Saved entries
** Start **
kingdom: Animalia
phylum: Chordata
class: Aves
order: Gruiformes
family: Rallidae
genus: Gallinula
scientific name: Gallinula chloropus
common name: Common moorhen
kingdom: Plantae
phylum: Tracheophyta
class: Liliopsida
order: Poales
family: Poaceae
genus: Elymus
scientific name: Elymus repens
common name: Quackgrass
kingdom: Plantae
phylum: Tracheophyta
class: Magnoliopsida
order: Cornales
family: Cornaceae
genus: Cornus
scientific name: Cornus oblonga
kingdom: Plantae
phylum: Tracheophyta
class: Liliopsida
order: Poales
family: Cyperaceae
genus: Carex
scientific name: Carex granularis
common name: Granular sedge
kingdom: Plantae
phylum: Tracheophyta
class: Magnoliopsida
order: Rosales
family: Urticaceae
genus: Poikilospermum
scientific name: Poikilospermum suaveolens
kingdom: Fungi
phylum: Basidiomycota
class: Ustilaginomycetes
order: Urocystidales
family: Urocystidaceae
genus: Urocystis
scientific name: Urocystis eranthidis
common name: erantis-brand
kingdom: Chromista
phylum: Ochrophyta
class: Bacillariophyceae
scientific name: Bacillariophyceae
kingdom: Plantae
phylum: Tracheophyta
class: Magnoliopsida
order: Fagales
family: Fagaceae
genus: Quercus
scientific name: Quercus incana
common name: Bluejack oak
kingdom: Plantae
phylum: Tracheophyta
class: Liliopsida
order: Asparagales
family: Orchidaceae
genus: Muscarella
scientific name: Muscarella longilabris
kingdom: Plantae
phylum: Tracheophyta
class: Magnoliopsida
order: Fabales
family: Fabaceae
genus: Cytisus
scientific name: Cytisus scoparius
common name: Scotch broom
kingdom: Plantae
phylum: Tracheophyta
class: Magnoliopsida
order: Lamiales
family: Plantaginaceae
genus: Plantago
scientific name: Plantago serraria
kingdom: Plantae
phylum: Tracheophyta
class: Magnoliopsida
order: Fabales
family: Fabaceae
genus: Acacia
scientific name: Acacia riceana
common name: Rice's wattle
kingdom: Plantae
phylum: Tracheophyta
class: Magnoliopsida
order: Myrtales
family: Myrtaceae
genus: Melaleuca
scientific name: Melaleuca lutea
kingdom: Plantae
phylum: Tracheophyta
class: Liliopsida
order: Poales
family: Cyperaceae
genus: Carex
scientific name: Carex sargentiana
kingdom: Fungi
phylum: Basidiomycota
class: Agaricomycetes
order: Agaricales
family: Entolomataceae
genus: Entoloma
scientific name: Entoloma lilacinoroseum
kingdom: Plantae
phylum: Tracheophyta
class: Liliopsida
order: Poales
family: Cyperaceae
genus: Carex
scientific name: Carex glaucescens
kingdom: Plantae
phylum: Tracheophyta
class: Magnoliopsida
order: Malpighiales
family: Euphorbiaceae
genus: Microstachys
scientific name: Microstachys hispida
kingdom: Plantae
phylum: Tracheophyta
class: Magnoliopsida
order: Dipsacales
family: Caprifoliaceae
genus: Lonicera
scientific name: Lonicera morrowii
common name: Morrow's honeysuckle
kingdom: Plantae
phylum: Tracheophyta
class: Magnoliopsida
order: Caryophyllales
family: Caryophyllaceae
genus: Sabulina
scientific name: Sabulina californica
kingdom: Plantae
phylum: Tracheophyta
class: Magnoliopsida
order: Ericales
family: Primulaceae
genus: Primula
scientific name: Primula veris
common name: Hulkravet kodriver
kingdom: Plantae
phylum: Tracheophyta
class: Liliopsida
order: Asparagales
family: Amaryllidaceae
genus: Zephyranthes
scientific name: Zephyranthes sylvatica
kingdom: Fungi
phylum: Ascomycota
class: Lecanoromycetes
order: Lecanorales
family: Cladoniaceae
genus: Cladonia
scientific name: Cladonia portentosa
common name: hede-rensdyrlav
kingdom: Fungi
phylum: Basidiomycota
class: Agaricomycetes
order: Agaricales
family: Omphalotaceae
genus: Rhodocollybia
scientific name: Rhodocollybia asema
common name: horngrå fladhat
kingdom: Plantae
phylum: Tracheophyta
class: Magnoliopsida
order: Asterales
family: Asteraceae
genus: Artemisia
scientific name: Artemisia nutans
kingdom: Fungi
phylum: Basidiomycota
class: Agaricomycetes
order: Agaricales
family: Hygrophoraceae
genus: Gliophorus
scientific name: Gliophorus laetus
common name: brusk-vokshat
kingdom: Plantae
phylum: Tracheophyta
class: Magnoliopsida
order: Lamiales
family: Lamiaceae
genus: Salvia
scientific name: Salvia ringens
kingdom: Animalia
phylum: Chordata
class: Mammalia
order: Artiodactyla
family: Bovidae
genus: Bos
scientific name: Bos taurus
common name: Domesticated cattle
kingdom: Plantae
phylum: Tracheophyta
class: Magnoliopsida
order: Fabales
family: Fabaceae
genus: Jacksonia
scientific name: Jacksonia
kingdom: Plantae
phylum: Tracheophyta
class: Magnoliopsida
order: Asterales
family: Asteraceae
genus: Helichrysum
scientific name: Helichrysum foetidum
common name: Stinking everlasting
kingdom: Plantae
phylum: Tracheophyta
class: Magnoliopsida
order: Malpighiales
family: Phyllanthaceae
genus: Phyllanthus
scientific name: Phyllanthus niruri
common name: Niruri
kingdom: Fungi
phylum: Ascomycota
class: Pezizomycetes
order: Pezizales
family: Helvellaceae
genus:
** End **
STATED PROBLEM ▸
Can you give all of the records above again with "scientific name" changed to "Latin name" and nothing else altered?

FULL OUTPUT ▸
kingdom: Animalia
phylum: Chordata
class: Aves
order: Gruiformes
family: Rallidae
genus: Gallinula
Latin name: Gallinula chloropus
common name: Common moorhen
kingdom: Plantae
phylum: Tracheophyta
class: Liliopsida
order: Poales
family: Poaceae
genus: Elymus
Latin name: Elymus repens
common name: Quackgrass
kingdom: Plantae
phylum: Tracheophyta
class: Magnoliopsida
order: Cornales
family: Cornaceae
genus: Cornus
Latin name: Cornus oblonga
kingdom: Plantae
phylum: Tracheophyta
class: Liliopsida
order: Poales
family: Cyperaceae
genus: Carex
Latin name: Carex granularis
common name: Granular sedge
kingdom: Plantae
phylum: Tracheophyta
class: Magnoliopsida
order: Rosales
family: Urticaceae
genus: Poikilospermum
Latin name: Poikilospermum suaveolens
kingdom: Fungi
phylum: Basidiomycota
class: Ustilaginomycetes
order: Urocystidales
family: Urocystidaceae
genus: Urocystis
Latin name: Urocystis eranthidis
common name: erantis-brand
kingdom: Chromista
phylum: Ochrophyta
class: Bacillariophyceae
Latin name: Bacillariophyceae
kingdom: Plantae
phylum: Tracheophyta
class: Magnoliopsida
order: Fagales
family: Fagaceae
genus: Quercus
Latin name: Quercus incana
common name: Bluejack oak
kingdom: Plantae
phylum: Tracheophyta
class: Liliopsida
order: Asparagales
family: Orchidaceae
genus: Muscarella
Latin name: Muscarella longilabris
kingdom: Plantae
phylum: Tracheophyta
class: Magnoliopsida
order: Fabales
family: Fabaceae
genus: Cytisus
Latin name: Cytisus scoparius
common name: Scotch broom
kingdom: Plantae
phylum: Tracheophyta
class: Magnoliopsida
order: Lamiales
family: Plantaginaceae
genus: Plantago
Latin name: Plantago serraria
kingdom: Plantae
phylum: Tracheophyta
class: Magnoliopsida
order: Fabales
family: Fabaceae
genus: Acacia
Latin name: Acacia riceana
common name: Rice's wattle
kingdom: Plantae
phylum: Tracheophyta
class: Magnoliopsida
order: Myrtales
family: Myrtaceae
genus: Melaleuca
Latin name: Melaleuca lutea
kingdom: Plantae
phylum: Tracheophyta
class: Liliopsida
order: Poales
family: Cyperaceae
genus: Carex
Latin name: Carex sargentiana
kingdom: Fungi
phylum: Basidiomycota
class: Agaricomycetes
order: Agaricales
family: Entolomataceae
genus: Entoloma
Latin name: Entoloma lilacinoroseum
kingdom: Plantae
phylum: Tracheophyta
class: Liliopsida
order: Poales
family: Cyperaceae
genus: Carex
Latin name: Carex glaucescens
kingdom: Plantae
phylum: Tracheophyta
class: Magnoliopsida
order: Malpighiales
family: Euphorbiaceae
genus: Microstachys
Latin name: Microstachys hispida
kingdom: Plantae
phylum: Tracheophyta
class: Magnoliopsida
order: Dipsacales
family: Caprifoliaceae
genus: Lonicera
Latin name: Lonicera morrowii
common name: Morrow's honeysuckle
kingdom: Plantae
phylum: Tracheophyta
class: Magnoliopsida
order: Caryophyllales
family: Caryophyllaceae
genus: Sabulina
Latin name: Sabulina californica
kingdom: Plantae
phylum: Tracheophyta
class: Magnoliopsida
order: Ericales
family: Primulaceae
genus: Primula
Latin name: Primula veris
common name: Hulkravet kodriver
kingdom: Plantae
phylum: Tracheophyta
class: Liliopsida
order: Asparagales
family: Amaryllidaceae
genus: Zephyranthes
Latin name: Zephyranthes sylvatica
kingdom: Fungi
phylum: Ascomycota
class: Lecanoromycetes
order: Lecanorales
family: Cladoniaceae
genus: Cladonia
Latin name: Cladonia portentosa
common name: hede-rensdyrlav
kingdom: Fungi
phylum: Basidiomycota
class: Agaricomycetes
order: Agaricales
family: Omphalotaceae
genus: Rhodocollybia
Latin name: Rhodocollybia asema
common name: horngrå fladhat
kingdom: Plantae
phylum: Tracheophyta
class: Magnoliopsida
order: Asterales
family: Asteraceae
genus: Artemisia
Latin name: Artemisia nutans
kingdom: Fungi
phylum: Basidiomycota
class: Agaricomycetes
order: Agaricales
family: Hygrophoraceae
genus: Gliophorus
Latin name: Gliophorus laetus
common name: brusk-vokshat
kingdom: Plantae
phylum: Tracheophyta
class: Magnoliopsida
order: Lamiales
family: Lamiaceae
genus: Salvia
Latin name: Salvia ringens
kingdom: Animalia
phylum: Chordata
class: Mammalia
order: Artiodactyla
family: Bovidae
genus: Bos
Latin name: Bos taurus
common name: Domesticated cattle
kingdom: Plantae
phylum: Tracheophyta
class: Magnoliopsida
order: Fabales
family: Fabaceae
genus: Jacksonia
Latin name: Jacksonia
kingdom: Plantae
phylum: Tracheophyta
class: Magnoliopsida
order: Asterales
family: Asteraceae
genus: Helichrysum
Latin name: Helichrysum foetidum
common name: Stinking everlasting
kingdom: Plantae
phylum: Tracheophyta
class: Magnoliopsida
order: Malpighiales
family: Phyllanthaceae
genus: Phyllanthus
Latin name: Phyllanthus niruri
common name: Niruri
kingdom: Fungi
phylum: Ascomycota
class: Pezizomycetes
order: Pezizales
family: Helvellaceae
genus:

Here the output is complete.